Read an interesting article by @dseven about a company going bankrupt after a faulty deployment. Here are my notes

Notes

  • Knightmare devops tale
    • Blog - https://dougseven.com/2014/04/17/knightmare-a-devops-cautionary-tale/
    • Knight capital group is involved in stock market trading business.
      • They were one of the largest trader for US equities.
      • High speed algorithm to do trading.
    • Knight updated their “algorithmic router” to have a new functionality called “SMARS”
      • Reason - NYSE launched a new program - “Retail Liquidity Program” - improve pricing for retail investors through retail brokers
    • SMARS
      • splits large order into smaller orders and sends to the market.
      • Replaces old-unused functionality “Power Pug”
      • Feature flag used to enable SMARS was shared with “Power Pug”

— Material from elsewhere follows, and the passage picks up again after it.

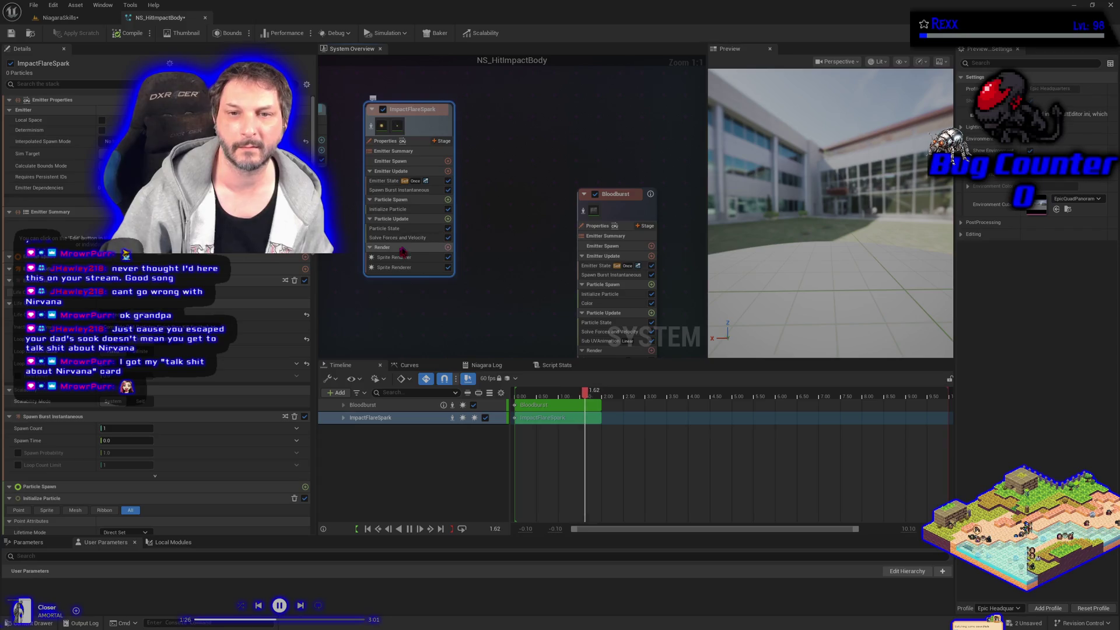
Step: Darken ImpactFlareSpark's Initialize Particle colour to dark red AD2A00FF, then return to the level editor
{"action": "left_click", "coordinate": [411, 210]}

        • Executing via feature flag was tested.
    • Power Pug
      • Routed child orders based on a parent order
      • Bug: Child orders were not tracking whether parent order was fullfilled or not.
    • Deployment
      • Technician manually updated software on 8 servers
      • Missed updating on one of the servers
      • There was no process for verification with a second pair of eyes.
      • By enabling the feature flag, Power Pug functionality was activated in the 8th server
    • Impact
      • Bug in system caused high number of trades in the market
      • Difficult to debug in high speed market which is doing 700 million shares/minute.
      • Knight capital had $450 million loss in 45 minutes
        • Net worth was $365 million
    • Recovery
      • No kill switch
      • Reverted SMARS code on deployed boxes.
        • This amplified the issue. Power Pug got enabled on all servers.
      • Shut the service down
    • Takeaways
      • Clean code
        • Power Pug code was not cleaned up. It was lying unused for 8 years.
      • Deployment
        • Lack of process/checklists
        • Missing automated deployment
          • Missing repeatable process
        • Missing verification system after deployment.
      • Monitoring
        • Realtime monitoring for new features